Tunnel du Mont-Blanc: à quand les 40 tonnes?


Le jour de la ré-ouverture du tunnel aux voitures, samedi 9 mars 2002, plusieurs milliers de manifestant-e-s ont montré à Chamonix leur opposition et au retour des T.I.R. dans la vallée et leur détermination.



Dernièrement, la LCR a organisé une réunion publique à Servoz (vallée de Chamonix) avec la participation de Roseline Vachetta, députée européenne chargée des questions d’environnement. A cette occasion, nous avons rencontré Laure Schmutz, présidente de l’Association du Bassin de Servoz (ABS), une des associations en lutte contre le retour des camions dans la vallée de Chamonix, et première adjointe au Maire de Servoz.



Ses propos traduisent l’exaspération de la population dont l’avis est systématiquement nié par les autorités: ministre, préfet et autres décideurs représentants du lobby routier. Ainsi, les élus des trois communes de Chamonix, les Houches et Servoz se sont fait remet-tre en place par le préfet de Haute-Savoie qui les a déférés au tribunal administratif: ils avaient organisé malgré son interdiction un référendum populaire sur le retour des camions. Laure cite un autre exemple ahurissant où un commissaire enquêteur donne un avis favorable à la réalisation d’une aire de contrôle des matières dangereuses malgré 850 et quelques «non» contre un «oui» lors de l’enquête d’utilité publique.



Il n’est bien sûr pas tenu compte des milliers de signatures recueillies par pétitions, ni des études et recherches indépendantes proposant des solutions sérieuses à court et moyen termes pour éviter à moindre coût le retour des camions dans un tunnel qui reste inadapté: bande de roulement de 7 mètres seulement, pas de vrai tunnel d’évacuation, dangerosité des voies d’accès…

Qui parlera encore de démocratie?


L’analyse que fait l’ABS du rôle des transports routiers dans le système économique dépasse largement les préoccupations chamonio-chamoniardes de pureté et de blancheur immaculée: «Il n’est pas inutile de répéter que nous refusons la logique du PROFIT… ce profit qui est la principale cause de la mort de 39 personnes ici, et de bien d’autres ailleurs, et qui est trop souvent et habilement remplacé par INTERET GENERAL».

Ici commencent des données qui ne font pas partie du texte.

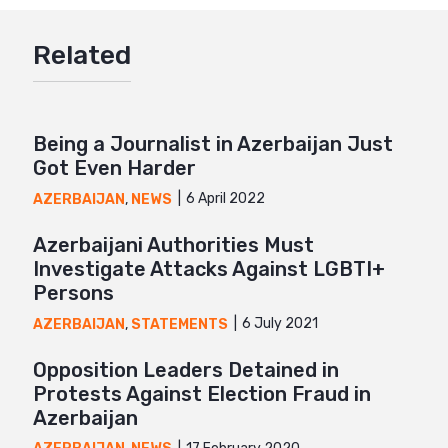
Google+
Related
Mail
Being a Journalist in Azerbaijan Just
Got Even Harder
6 April 2022
AZERBAIJAN
,
NEWS
Azerbaijani Authorities Must
Investigate Attacks Against LGBTI+
Persons
6 July 2021
AZERBAIJAN
,
STATEMENTS
Opposition Leaders Detained in
Protests Against Election Fraud in
Azerbaijan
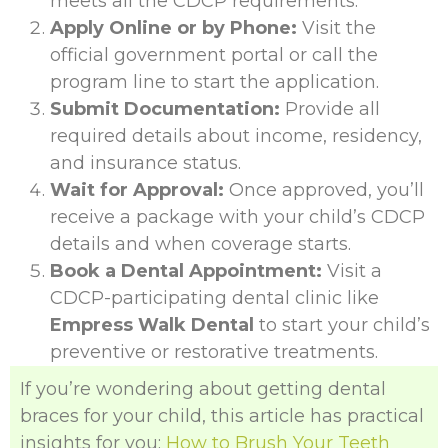
meets all the CDCP requirements.
Apply Online or by Phone:
Visit the
official government portal or call the
program line to start the application.
Submit Documentation:
Provide all
required details about income, residency,
and insurance status.
Wait for Approval:
Once approved, you’ll
receive a package with your child’s CDCP
details and when coverage starts.
Book a Dental Appointment:
Visit a
CDCP-participating dental clinic like
Empress Walk Dental
to start your child’s
preventive or restorative treatments.
If you’re wondering about getting dental
braces for your child, this article has practical
insights for you:
How to Brush Your Teeth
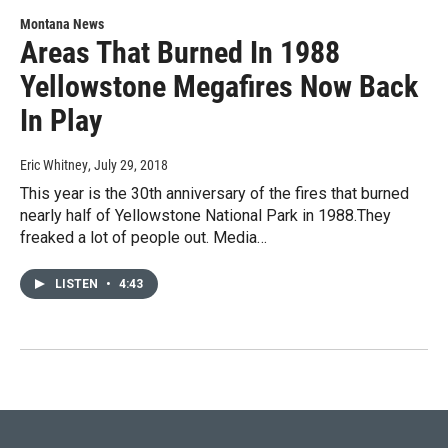
Montana News
Areas That Burned In 1988
Yellowstone Megafires Now Back
In Play
Eric Whitney
, July 29, 2018
This year is the 30th anniversary of the fires that burned
nearly half of Yellowstone National Park in 1988.They
freaked a lot of people out. Media…
LISTEN
•
4:43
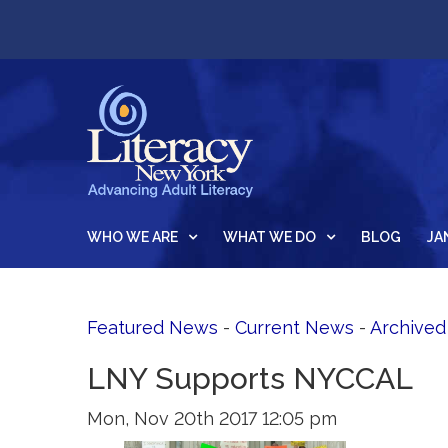
WHO WE ARE
WHAT WE DO
BLOG
JA
Featured News
- 
Current News
- 
Archive
LNY Supports NYCCAL
Mon, Nov 20th 2017 12:05 pm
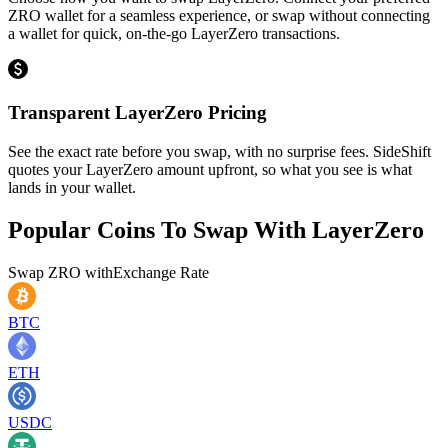
ZRO wallet for a seamless experience, or swap without connecting
a wallet for quick, on-the-go LayerZero transactions.
Transparent LayerZero Pricing
See the exact rate before you swap, with no surprise fees. SideShift
quotes your LayerZero amount upfront, so what you see is what
lands in your wallet.
Popular Coins To Swap With
LayerZero
Swap
ZRO
with
Exchange Rate
BTC
ETH
USDC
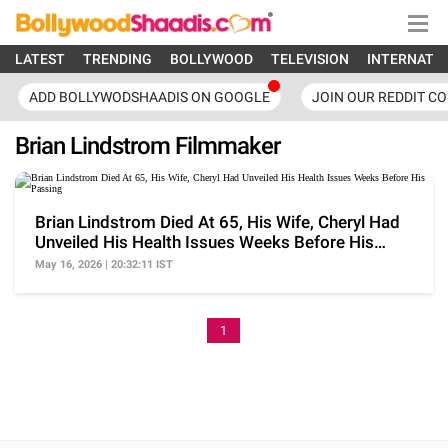
LATEST
TRENDING
BOLLYWOOD
TELEVISION
INTERNATI
ADD BOLLYWODSHAADIS ON GOOGLE
JOIN OUR REDDIT C
Brian Lindstrom Filmmaker
Brian Lindstrom Died At 65, His Wife, Cheryl Had
Unveiled His Health Issues Weeks Before His
Passing
May 16, 2026 | 20:32:11 IST
1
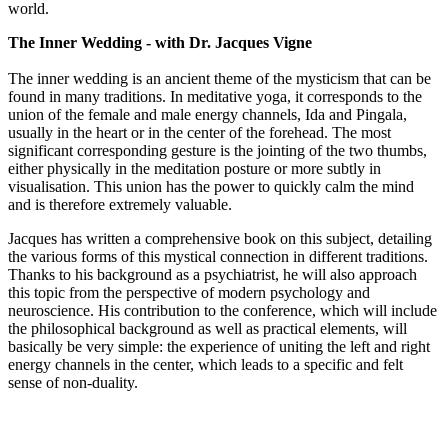
world.
The Inner Wedding - with Dr. Jacques Vigne
The inner wedding is an ancient theme of the mysticism that can be
found in many traditions. In meditative yoga, it corresponds to the
union of the female and male energy channels, Ida and Pingala,
usually in the heart or in the center of the forehead. The most
significant corresponding gesture is the jointing of the two thumbs,
either physically in the meditation posture or more subtly in
visualisation. This union has the power to quickly calm the mind
and is therefore extremely valuable.
Jacques has written a comprehensive book on this subject, detailing
the various forms of this mystical connection in different traditions.
Thanks to his background as a psychiatrist, he will also approach
this topic from the perspective of modern psychology and
neuroscience. His contribution to the conference, which will include
the philosophical background as well as practical elements, will
basically be very simple: the experience of uniting the left and right
energy channels in the center, which leads to a specific and felt
sense of non-duality.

Nous partageons cette analyse. En effet, c’est l’accroissement de la circulation des marchandises et des échanges internationaux, très supérieur à l’accroissement de la production, qui est à l’origine de l’implacable augmentation des flux routiers. C’est la recherche de la flexibilité dans la production, des coûts salariaux les plus bas et la gestion de la production en «flux tendu» qui provoque cet afflux des camions sur les routes car c’ est tout le stockage qui est ainsi «externalisé». Cela est d’autant plus rentable pour les entreprises que les investissements routiers sont pris en charge par la société toute entière, ainsi que les coûts sociaux en matière de santé (accidents, pollutions).



Ne nous leurrons pas: les mesures de sécurité, certes indispensables, permettent aussi une augmentation continue des tonnages véhiculés tout en maintenant un niveau «tolérable» d’accidents. Et si aujourd’hui 1,6 million de poids lourds traversent les Alpes françaises du Nord, la perspective est d’en avoir 3,5 millions en 2020 (in Le Monde du 2/10/2001).

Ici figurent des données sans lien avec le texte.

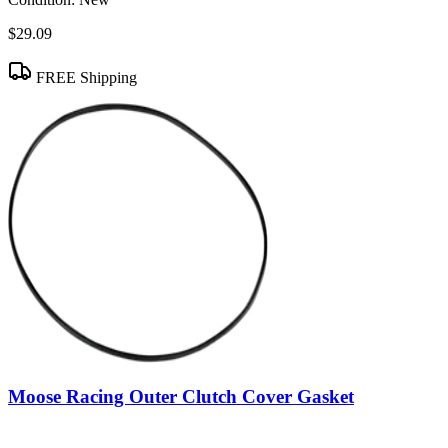
$29.09
FREE Shipping
Moose Racing Outer Clutch Cover Gasket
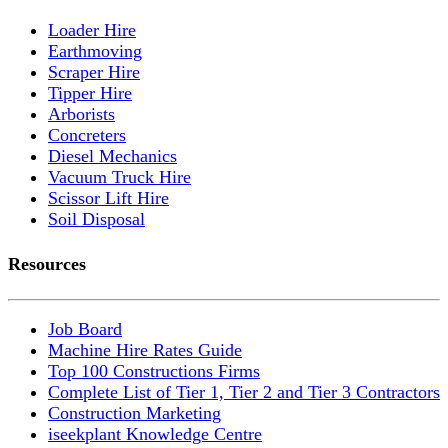
Loader Hire
Earthmoving
Scraper Hire
Tipper Hire
Arborists
Concreters
Diesel Mechanics
Vacuum Truck Hire
Scissor Lift Hire
Soil Disposal
Resources
Job Board
Machine Hire Rates Guide
Top 100 Constructions Firms
Complete List of Tier 1, Tier 2 and Tier 3 Contractors
Construction Marketing
iseekplant Knowledge Centre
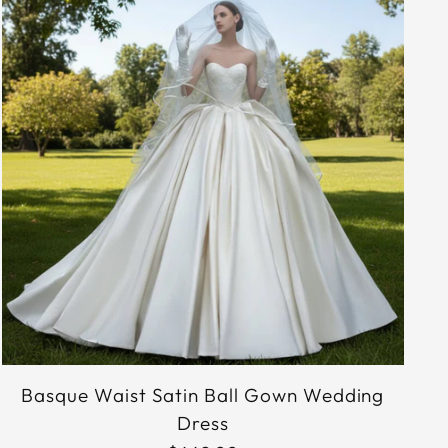
Basque Waist Satin Ball Gown Wedding
Dress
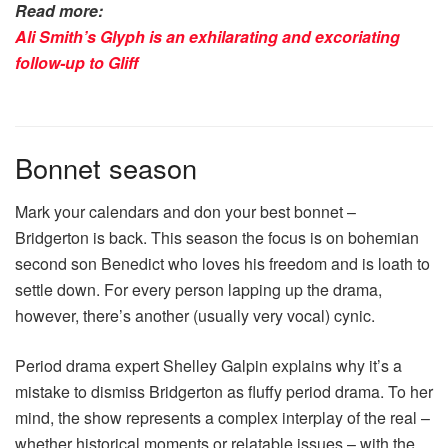
Read more:
Ali Smith’s Glyph is an exhilarating and excoriating
follow-up to Gliff
Bonnet season
Mark your calendars and don your best bonnet –
Bridgerton is back. This season the focus is on bohemian
second son Benedict who loves his freedom and is loath to
settle down. For every person lapping up the drama,
however, there’s another (usually very vocal) cynic.
Period drama expert Shelley Galpin explains why it’s a
mistake to dismiss Bridgerton as fluffy period drama. To her
mind, the show represents a complex interplay of the real –
whether historical moments or relatable issues – with the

La politique du tout-camion est catastrophique sur le plan énergétique: le pétrole brut consommé par les transports routiers représente 30% du total de l’énergie consommée en Europe. Cette circulation des marchandises, vorace en énergie, ne crée pas de richesses, nécessite des infrastructures démentielles aux coûts sociaux démesurés, dans des milieux fragiles, et ne peut que nous interroger quant aux priorités sociales et écologiques de ceux qui nous l’imposent.

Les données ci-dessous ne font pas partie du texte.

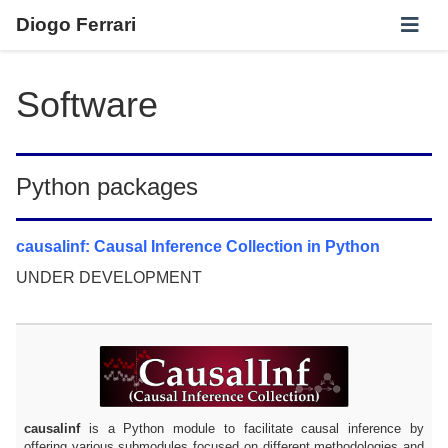
Diogo Ferrari
Software
Python packages
causalinf: Causal Inference Collection in Python
UNDER DEVELOPMENT
causalinf
is a Python module to facilitate causal inference by
offering various submodules focused on different methodologies and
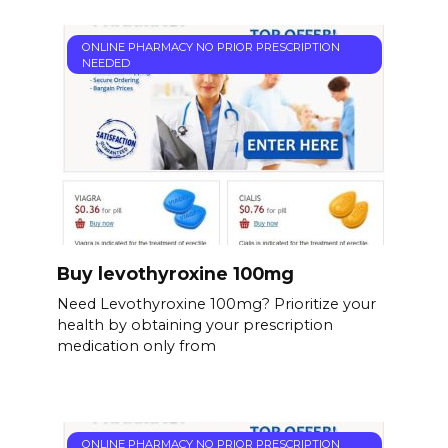
ONLINE PHARMACY NO PRIOR PRESCRIPTION
NEEDED
Buy levothyroxine 100mg
Need Levothyroxine 100mg? Prioritize your
health by obtaining your prescription
medication only from
ONLINE PHARMACY NO PRIOR PRESCRIPTION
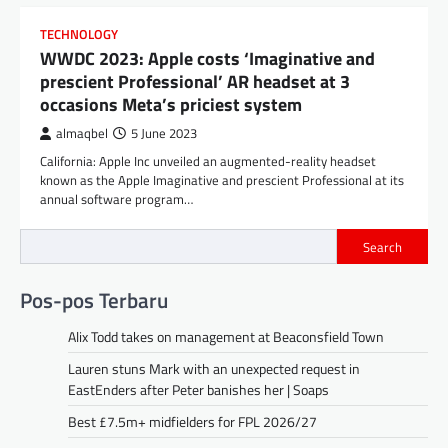
TECHNOLOGY
WWDC 2023: Apple costs ‘Imaginative and
prescient Professional’ AR headset at 3
occasions Meta’s priciest system
almaqbel
5 June 2023
California: Apple Inc unveiled an augmented-reality headset
known as the Apple Imaginative and prescient Professional at its
annual software program…
Search
Pos-pos Terbaru
Alix Todd takes on management at Beaconsfield Town
Lauren stuns Mark with an unexpected request in
EastEnders after Peter banishes her | Soaps
Best £7.5m+ midfielders for FPL 2026/27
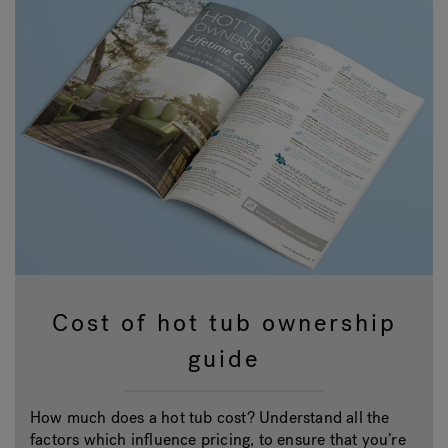
Cost of hot tub ownership
guide
How much does a hot tub cost? Understand all the
factors which influence pricing, to ensure that you’re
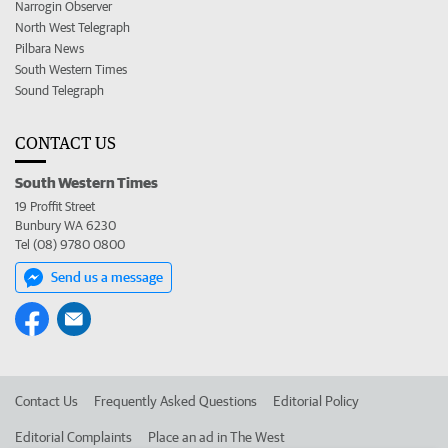
Narrogin Observer
North West Telegraph
Pilbara News
South Western Times
Sound Telegraph
CONTACT US
South Western Times
19 Proffit Street
Bunbury WA 6230
Tel (08) 9780 0800
Send us a message
Contact Us
Frequently Asked Questions
Editorial Policy
Editorial Complaints
Place an ad in The West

A l’heure où la réouverture du tunnel aux camions est une question de jours (!), laissons la parole à l’Association du Bassin de Servoz: «Notre problème local ne peut en aucun cas être détaché des problèmes économiques généraux. Nous sommes plus déterminés que jamais contre le retour des camions. La crédibilité de notre cri sera fonction de la mobilisation de la vallée et il va falloir continuer à montrer notre détermination quitte à payer de notre personne».



La seule alternative au tout-routier où seul compte le profit, c’est apprendre à consommer autrement, c’est la priorité au rail, au fluvial, au maritime, à la réorganisation du transport pour éviter tout trafic inutile de marchandises, à l’interdiction de l’accès des camions au tunnel du Mt-Blanc et de la traversée de tous les massifs montagneux par les camions.